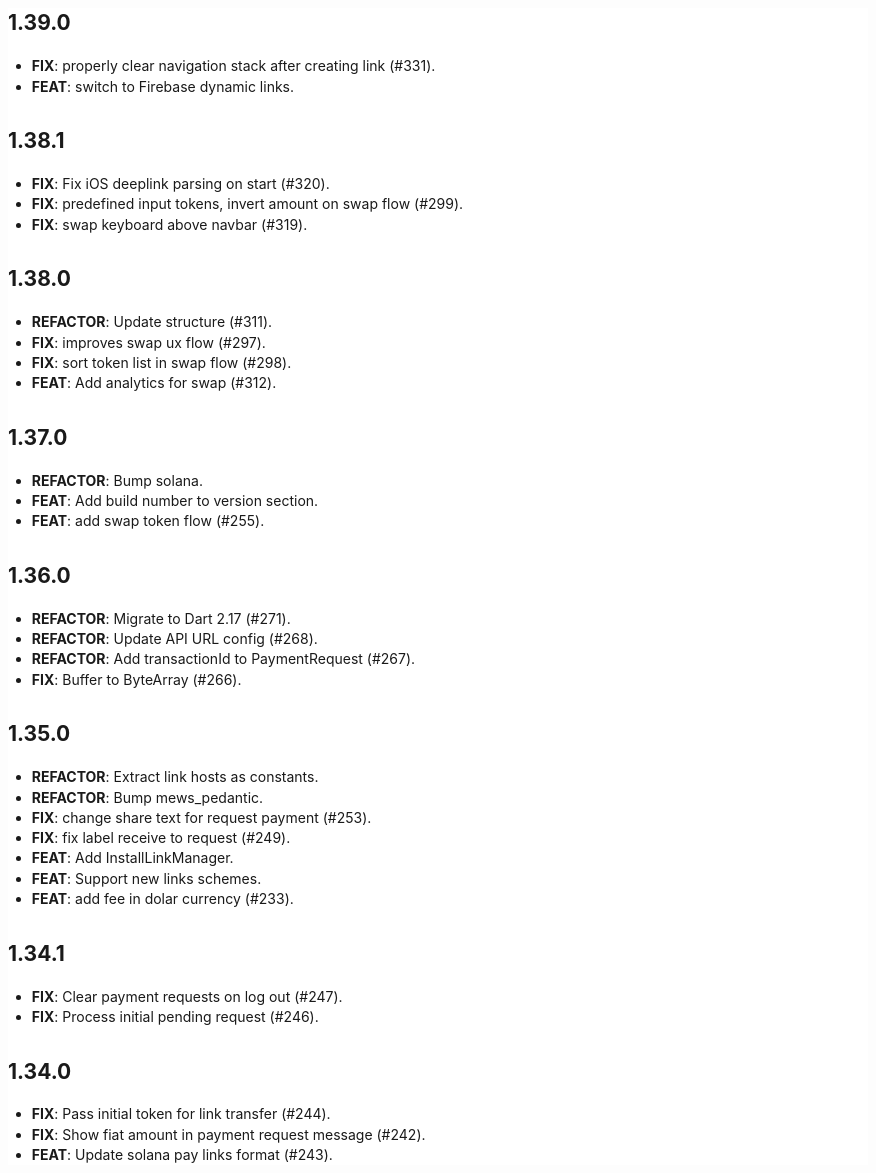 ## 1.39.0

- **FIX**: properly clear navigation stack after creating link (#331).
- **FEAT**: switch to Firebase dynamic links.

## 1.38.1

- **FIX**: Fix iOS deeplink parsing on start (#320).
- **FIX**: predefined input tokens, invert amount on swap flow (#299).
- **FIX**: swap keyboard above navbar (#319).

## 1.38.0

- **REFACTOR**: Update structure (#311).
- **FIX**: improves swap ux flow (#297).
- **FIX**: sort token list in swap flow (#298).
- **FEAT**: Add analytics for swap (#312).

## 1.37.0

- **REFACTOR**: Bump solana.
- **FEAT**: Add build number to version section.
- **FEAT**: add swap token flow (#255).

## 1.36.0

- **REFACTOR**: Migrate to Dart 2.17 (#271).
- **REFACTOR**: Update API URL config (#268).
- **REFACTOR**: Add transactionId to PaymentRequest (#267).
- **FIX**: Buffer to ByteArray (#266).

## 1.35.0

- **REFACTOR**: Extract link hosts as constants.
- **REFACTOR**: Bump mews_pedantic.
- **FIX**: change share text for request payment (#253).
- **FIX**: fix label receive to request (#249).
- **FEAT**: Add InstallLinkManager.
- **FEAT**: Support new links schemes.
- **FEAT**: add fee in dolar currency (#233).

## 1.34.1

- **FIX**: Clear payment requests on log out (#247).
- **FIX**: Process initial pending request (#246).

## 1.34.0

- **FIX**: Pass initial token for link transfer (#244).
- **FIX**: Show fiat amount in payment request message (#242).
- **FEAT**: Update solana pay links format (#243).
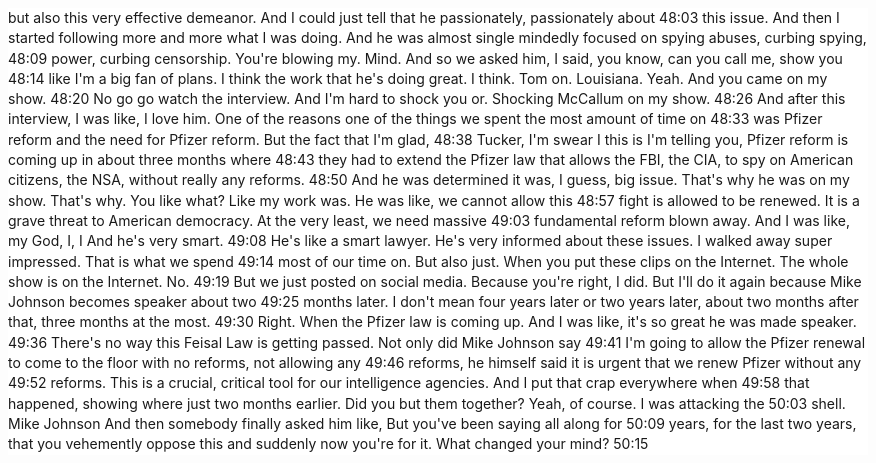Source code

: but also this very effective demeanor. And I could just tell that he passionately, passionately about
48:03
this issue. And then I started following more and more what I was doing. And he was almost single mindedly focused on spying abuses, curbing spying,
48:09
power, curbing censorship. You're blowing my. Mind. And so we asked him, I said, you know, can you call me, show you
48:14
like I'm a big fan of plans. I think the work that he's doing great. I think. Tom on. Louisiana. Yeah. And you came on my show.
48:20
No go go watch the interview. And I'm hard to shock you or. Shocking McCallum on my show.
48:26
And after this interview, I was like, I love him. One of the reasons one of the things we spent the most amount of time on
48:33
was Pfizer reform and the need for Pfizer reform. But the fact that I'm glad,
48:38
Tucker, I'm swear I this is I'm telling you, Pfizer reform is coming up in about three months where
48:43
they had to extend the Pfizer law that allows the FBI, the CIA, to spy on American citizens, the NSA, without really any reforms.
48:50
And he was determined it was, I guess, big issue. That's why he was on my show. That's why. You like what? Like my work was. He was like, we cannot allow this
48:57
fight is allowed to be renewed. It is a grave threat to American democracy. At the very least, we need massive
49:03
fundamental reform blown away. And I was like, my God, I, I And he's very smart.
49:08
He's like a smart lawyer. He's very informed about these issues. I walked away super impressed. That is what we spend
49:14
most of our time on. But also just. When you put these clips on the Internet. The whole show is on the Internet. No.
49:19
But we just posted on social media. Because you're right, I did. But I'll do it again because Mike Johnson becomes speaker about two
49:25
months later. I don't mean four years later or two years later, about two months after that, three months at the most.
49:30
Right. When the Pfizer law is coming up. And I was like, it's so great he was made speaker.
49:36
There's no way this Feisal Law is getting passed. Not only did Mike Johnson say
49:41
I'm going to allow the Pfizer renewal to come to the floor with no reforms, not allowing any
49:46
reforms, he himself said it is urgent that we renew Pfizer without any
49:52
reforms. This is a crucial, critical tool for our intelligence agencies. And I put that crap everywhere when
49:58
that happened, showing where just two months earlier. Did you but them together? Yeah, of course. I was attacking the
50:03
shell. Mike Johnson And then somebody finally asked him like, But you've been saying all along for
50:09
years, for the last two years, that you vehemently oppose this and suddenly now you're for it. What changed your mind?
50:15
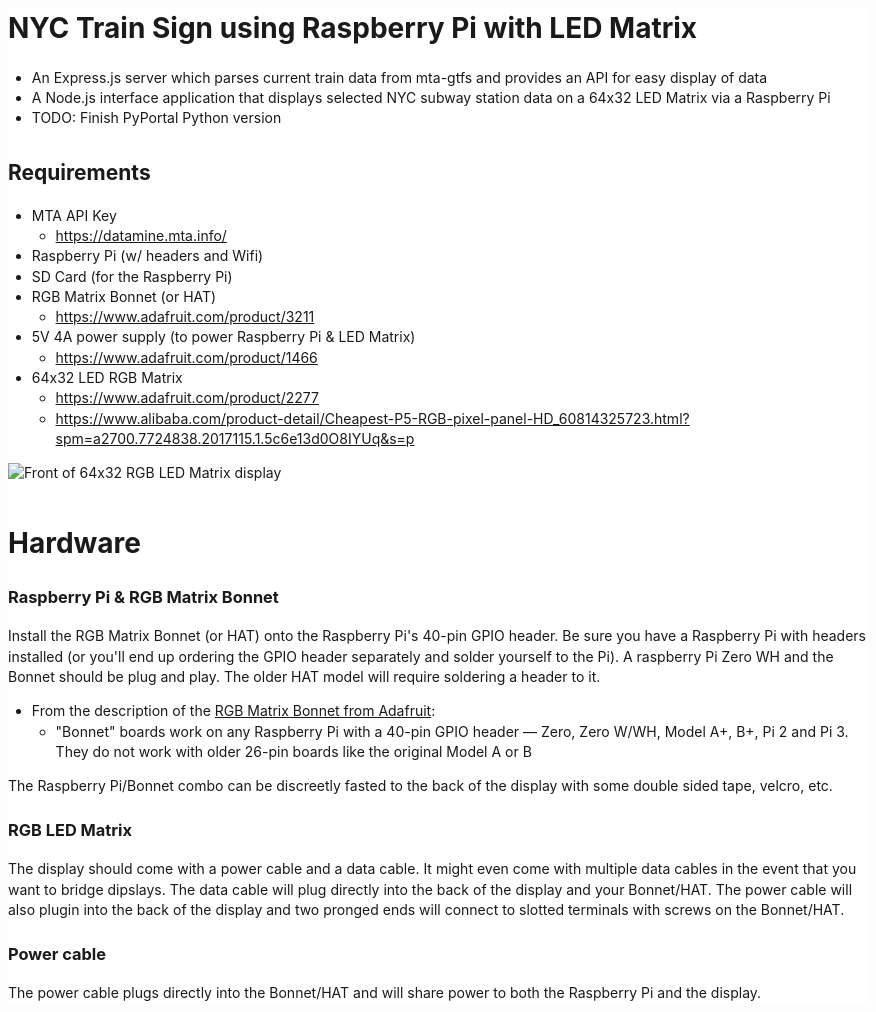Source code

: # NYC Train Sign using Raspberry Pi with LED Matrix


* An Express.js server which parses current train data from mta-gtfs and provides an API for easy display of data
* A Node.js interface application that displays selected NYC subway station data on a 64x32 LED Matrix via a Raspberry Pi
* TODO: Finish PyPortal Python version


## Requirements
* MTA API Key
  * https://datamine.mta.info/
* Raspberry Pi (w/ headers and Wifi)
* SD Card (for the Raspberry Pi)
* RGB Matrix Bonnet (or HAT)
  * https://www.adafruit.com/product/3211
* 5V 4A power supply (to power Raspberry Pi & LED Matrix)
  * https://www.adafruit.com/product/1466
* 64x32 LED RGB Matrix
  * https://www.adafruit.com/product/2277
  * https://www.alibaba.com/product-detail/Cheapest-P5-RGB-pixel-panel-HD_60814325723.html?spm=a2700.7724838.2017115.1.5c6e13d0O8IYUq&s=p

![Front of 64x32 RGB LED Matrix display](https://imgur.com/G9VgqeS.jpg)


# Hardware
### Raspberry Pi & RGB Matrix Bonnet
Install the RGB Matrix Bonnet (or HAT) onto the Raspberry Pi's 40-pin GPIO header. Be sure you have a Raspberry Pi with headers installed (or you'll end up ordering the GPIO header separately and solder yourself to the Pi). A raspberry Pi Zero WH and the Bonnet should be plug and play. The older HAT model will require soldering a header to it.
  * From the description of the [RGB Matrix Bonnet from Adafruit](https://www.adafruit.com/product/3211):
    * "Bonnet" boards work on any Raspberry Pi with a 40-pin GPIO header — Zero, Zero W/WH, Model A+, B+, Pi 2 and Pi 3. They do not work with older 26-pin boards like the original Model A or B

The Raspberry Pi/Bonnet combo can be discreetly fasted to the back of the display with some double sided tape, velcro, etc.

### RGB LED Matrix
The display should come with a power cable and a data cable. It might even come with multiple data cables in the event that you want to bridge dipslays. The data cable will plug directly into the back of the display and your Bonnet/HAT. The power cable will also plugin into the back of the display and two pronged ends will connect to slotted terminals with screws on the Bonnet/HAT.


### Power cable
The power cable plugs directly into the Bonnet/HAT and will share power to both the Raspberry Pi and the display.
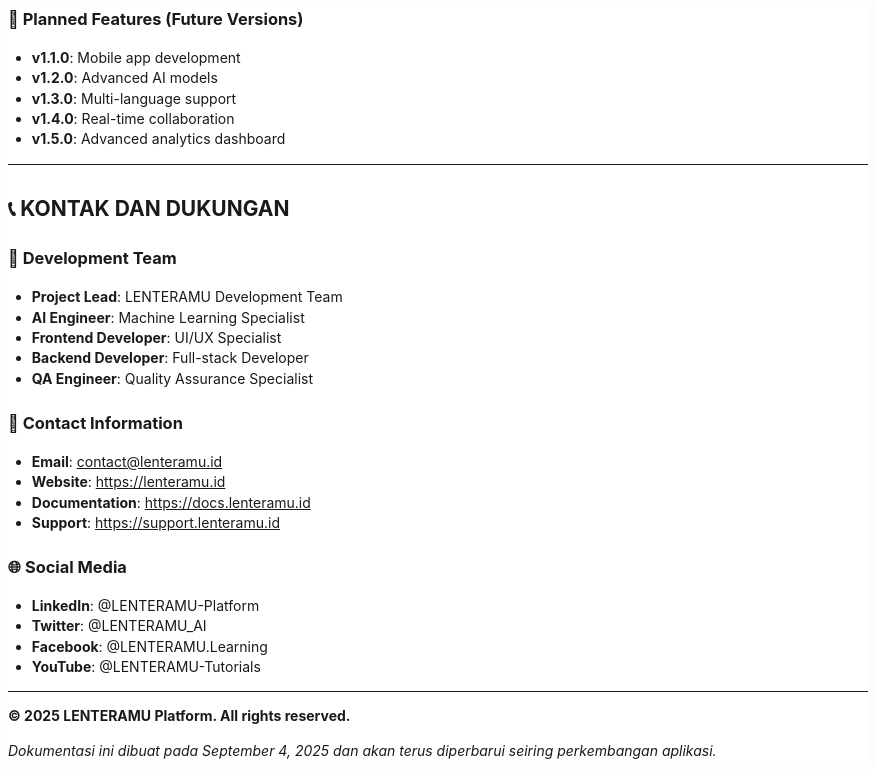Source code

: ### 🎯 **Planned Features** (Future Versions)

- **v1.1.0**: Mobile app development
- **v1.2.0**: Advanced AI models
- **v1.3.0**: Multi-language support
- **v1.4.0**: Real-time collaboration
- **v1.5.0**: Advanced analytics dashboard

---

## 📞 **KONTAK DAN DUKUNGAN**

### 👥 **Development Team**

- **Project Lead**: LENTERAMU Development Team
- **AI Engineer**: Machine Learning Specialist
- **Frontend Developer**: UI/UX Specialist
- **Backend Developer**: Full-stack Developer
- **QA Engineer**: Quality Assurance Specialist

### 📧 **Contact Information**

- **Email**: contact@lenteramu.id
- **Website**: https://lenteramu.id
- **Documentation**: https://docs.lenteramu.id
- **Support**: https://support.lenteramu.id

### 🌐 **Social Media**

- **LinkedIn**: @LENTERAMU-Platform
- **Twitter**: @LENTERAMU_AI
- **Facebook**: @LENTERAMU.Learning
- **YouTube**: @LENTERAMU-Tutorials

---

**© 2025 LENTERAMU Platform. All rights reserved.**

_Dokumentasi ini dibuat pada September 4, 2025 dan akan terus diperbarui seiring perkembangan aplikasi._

* **Exercise requirements**
Reproduce every one of the lines above word for word, but leave the pictures out of your answer.

* **Worked solution**
 ## 1.39.0

- **FIX**: properly clear navigation stack after creating link (#331).
- **FEAT**: switch to Firebase dynamic links.

## 1.38.1

- **FIX**: Fix iOS deeplink parsing on start (#320).
- **FIX**: predefined input tokens, invert amount on swap flow (#299).
- **FIX**: swap keyboard above navbar (#319).

## 1.38.0

- **REFACTOR**: Update structure (#311).
- **FIX**: improves swap ux flow (#297).
- **FIX**: sort token list in swap flow (#298).
- **FEAT**: Add analytics for swap (#312).

## 1.37.0

- **REFACTOR**: Bump solana.
- **FEAT**: Add build number to version section.
- **FEAT**: add swap token flow (#255).

## 1.36.0

- **REFACTOR**: Migrate to Dart 2.17 (#271).
- **REFACTOR**: Update API URL config (#268).
- **REFACTOR**: Add transactionId to PaymentRequest (#267).
- **FIX**: Buffer to ByteArray (#266).

## 1.35.0

- **REFACTOR**: Extract link hosts as constants.
- **REFACTOR**: Bump mews_pedantic.
- **FIX**: change share text for request payment (#253).
- **FIX**: fix label receive to request (#249).
- **FEAT**: Add InstallLinkManager.
- **FEAT**: Support new links schemes.
- **FEAT**: add fee in dolar currency (#233).

## 1.34.1

- **FIX**: Clear payment requests on log out (#247).
- **FIX**: Process initial pending request (#246).

## 1.34.0

- **FIX**: Pass initial token for link transfer (#244).
- **FIX**: Show fiat amount in payment request message (#242).
- **FEAT**: Update solana pay links format (#243).
Source code

: but also this very effective demeanor. And I could just tell that he passionately, passionately about
48:03
this issue. And then I started following more and more what I was doing. And he was almost single mindedly focused on spying abuses, curbing spying,
48:09
power, curbing censorship. You're blowing my. Mind. And so we asked him, I said, you know, can you call me, show you
48:14
like I'm a big fan of plans. I think the work that he's doing great. I think. Tom on. Louisiana. Yeah. And you came on my show.
48:20
No go go watch the interview. And I'm hard to shock you or. Shocking McCallum on my show.
48:26
And after this interview, I was like, I love him. One of the reasons one of the things we spent the most amount of time on
48:33
was Pfizer reform and the need for Pfizer reform. But the fact that I'm glad,
48:38
Tucker, I'm swear I this is I'm telling you, Pfizer reform is coming up in about three months where
48:43
they had to extend the Pfizer law that allows the FBI, the CIA, to spy on American citizens, the NSA, without really any reforms.
48:50
And he was determined it was, I guess, big issue. That's why he was on my show. That's why. You like what? Like my work was. He was like, we cannot allow this
48:57
fight is allowed to be renewed. It is a grave threat to American democracy. At the very least, we need massive
49:03
fundamental reform blown away. And I was like, my God, I, I And he's very smart.
49:08
He's like a smart lawyer. He's very informed about these issues. I walked away super impressed. That is what we spend
49:14
most of our time on. But also just. When you put these clips on the Internet. The whole show is on the Internet. No.
49:19
But we just posted on social media. Because you're right, I did. But I'll do it again because Mike Johnson becomes speaker about two
49:25
months later. I don't mean four years later or two years later, about two months after that, three months at the most.
49:30
Right. When the Pfizer law is coming up. And I was like, it's so great he was made speaker.
49:36
There's no way this Feisal Law is getting passed. Not only did Mike Johnson say
49:41
I'm going to allow the Pfizer renewal to come to the floor with no reforms, not allowing any
49:46
reforms, he himself said it is urgent that we renew Pfizer without any
49:52
reforms. This is a crucial, critical tool for our intelligence agencies. And I put that crap everywhere when
49:58
that happened, showing where just two months earlier. Did you but them together? Yeah, of course. I was attacking the
50:03
shell. Mike Johnson And then somebody finally asked him like, But you've been saying all along for
50:09
years, for the last two years, that you vehemently oppose this and suddenly now you're for it. What changed your mind?
50:15
Source code

: # NYC Train Sign using Raspberry Pi with LED Matrix


* An Express.js server which parses current train data from mta-gtfs and provides an API for easy display of data
* A Node.js interface application that displays selected NYC subway station data on a 64x32 LED Matrix via a Raspberry Pi
* TODO: Finish PyPortal Python version


## Requirements
* MTA API Key
  * https://datamine.mta.info/
* Raspberry Pi (w/ headers and Wifi)
* SD Card (for the Raspberry Pi)
* RGB Matrix Bonnet (or HAT)
  * https://www.adafruit.com/product/3211
* 5V 4A power supply (to power Raspberry Pi & LED Matrix)
  * https://www.adafruit.com/product/1466
* 64x32 LED RGB Matrix
  * https://www.adafruit.com/product/2277
  * https://www.alibaba.com/product-detail/Cheapest-P5-RGB-pixel-panel-HD_60814325723.html?spm=a2700.7724838.2017115.1.5c6e13d0O8IYUq&s=p

![Front of 64x32 RGB LED Matrix display](https://imgur.com/G9VgqeS.jpg)


# Hardware
### Raspberry Pi & RGB Matrix Bonnet
Install the RGB Matrix Bonnet (or HAT) onto the Raspberry Pi's 40-pin GPIO header. Be sure you have a Raspberry Pi with headers installed (or you'll end up ordering the GPIO header separately and solder yourself to the Pi). A raspberry Pi Zero WH and the Bonnet should be plug and play. The older HAT model will require soldering a header to it.
  * From the description of the [RGB Matrix Bonnet from Adafruit](https://www.adafruit.com/product/3211):
    * "Bonnet" boards work on any Raspberry Pi with a 40-pin GPIO header — Zero, Zero W/WH, Model A+, B+, Pi 2 and Pi 3. They do not work with older 26-pin boards like the original Model A or B

The Raspberry Pi/Bonnet combo can be discreetly fasted to the back of the display with some double sided tape, velcro, etc.

### RGB LED Matrix
The display should come with a power cable and a data cable. It might even come with multiple data cables in the event that you want to bridge dipslays. The data cable will plug directly into the back of the display and your Bonnet/HAT. The power cable will also plugin into the back of the display and two pronged ends will connect to slotted terminals with screws on the Bonnet/HAT.


### Power cable
The power cable plugs directly into the Bonnet/HAT and will share power to both the Raspberry Pi and the display.
Source code

: ### 🎯 **Planned Features** (Future Versions)

- **v1.1.0**: Mobile app development
- **v1.2.0**: Advanced AI models
- **v1.3.0**: Multi-language support
- **v1.4.0**: Real-time collaboration
- **v1.5.0**: Advanced analytics dashboard

---

## 📞 **KONTAK DAN DUKUNGAN**

### 👥 **Development Team**

- **Project Lead**: LENTERAMU Development Team
- **AI Engineer**: Machine Learning Specialist
- **Frontend Developer**: UI/UX Specialist
- **Backend Developer**: Full-stack Developer
- **QA Engineer**: Quality Assurance Specialist

### 📧 **Contact Information**

- **Email**: contact@lenteramu.id
- **Website**: https://lenteramu.id
- **Documentation**: https://docs.lenteramu.id
- **Support**: https://support.lenteramu.id

### 🌐 **Social Media**

- **LinkedIn**: @LENTERAMU-Platform
- **Twitter**: @LENTERAMU_AI
- **Facebook**: @LENTERAMU.Learning
- **YouTube**: @LENTERAMU-Tutorials

---

**© 2025 LENTERAMU Platform. All rights reserved.**

_Dokumentasi ini dibuat pada September 4, 2025 dan akan terus diperbarui seiring perkembangan aplikasi._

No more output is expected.